Thanks for the Flowers I had no idea therapy could actually churn up so much horrible stuff so quickly

OP posts:
Ofpalestsilver · 01/08/2019 21:56

@2004pickle that sounds like a good idea to let her know. I’m glad that posting in here has helped you and that you could share with a friend. That’s great that you have that kind of comfortable friendship :)

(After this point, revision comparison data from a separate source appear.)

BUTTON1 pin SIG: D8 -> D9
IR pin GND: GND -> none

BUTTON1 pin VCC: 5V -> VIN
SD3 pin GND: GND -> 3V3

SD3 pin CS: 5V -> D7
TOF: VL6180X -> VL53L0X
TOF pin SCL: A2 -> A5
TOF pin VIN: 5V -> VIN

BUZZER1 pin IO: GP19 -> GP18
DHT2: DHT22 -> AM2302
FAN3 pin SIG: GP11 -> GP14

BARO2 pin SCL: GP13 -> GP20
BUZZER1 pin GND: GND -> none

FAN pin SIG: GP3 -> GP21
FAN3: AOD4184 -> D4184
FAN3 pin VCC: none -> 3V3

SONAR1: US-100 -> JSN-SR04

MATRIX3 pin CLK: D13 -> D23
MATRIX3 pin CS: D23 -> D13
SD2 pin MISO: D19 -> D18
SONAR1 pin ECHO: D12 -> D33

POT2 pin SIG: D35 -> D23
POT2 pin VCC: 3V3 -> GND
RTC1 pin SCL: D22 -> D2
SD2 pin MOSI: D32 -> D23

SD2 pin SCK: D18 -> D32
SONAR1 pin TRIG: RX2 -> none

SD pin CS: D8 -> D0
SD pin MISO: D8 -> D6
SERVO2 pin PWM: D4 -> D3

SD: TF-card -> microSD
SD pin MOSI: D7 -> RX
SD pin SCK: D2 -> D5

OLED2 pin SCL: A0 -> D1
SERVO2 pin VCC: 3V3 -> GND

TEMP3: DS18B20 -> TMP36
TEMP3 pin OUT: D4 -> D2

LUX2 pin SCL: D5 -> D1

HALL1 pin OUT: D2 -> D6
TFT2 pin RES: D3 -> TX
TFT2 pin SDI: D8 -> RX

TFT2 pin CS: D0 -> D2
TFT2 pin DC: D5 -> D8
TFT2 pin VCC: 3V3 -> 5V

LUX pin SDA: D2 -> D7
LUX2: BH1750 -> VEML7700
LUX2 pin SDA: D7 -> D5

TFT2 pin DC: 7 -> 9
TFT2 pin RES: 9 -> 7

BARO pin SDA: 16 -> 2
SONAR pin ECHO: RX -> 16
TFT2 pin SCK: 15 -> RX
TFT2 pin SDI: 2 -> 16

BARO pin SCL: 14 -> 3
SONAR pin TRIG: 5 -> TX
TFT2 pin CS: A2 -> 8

2004pickle · 02/08/2019 22:41

I’ve now also been reassured in real life that it’s ‘normal’ to feel this overwhelmed and so I’m not as worried as I was. At least the emdr is working and I know I’ve got a lot more stuff to deal with and it’s going to be hard but hopefully worth it. I’m worried about going back to work but really don’t want to have any time off sick. I’m hoping work might be a distraction and I have 4 more sessions and a holiday before I’m back.
I’m still feeling awful today and it is literally like my body is back 6 years ago aching and heavy and an overwhelming sad and withdrawn feeling. I’ve not even told dh how shit I feel as I can’t find many words to say and have barely communicated with anyone apart from my children and one friend. I’ve planned another fun day outdoors with dc tomorrow which so far has been the best thing for me to do. Evenings are the hardest so I’m off to bed soon.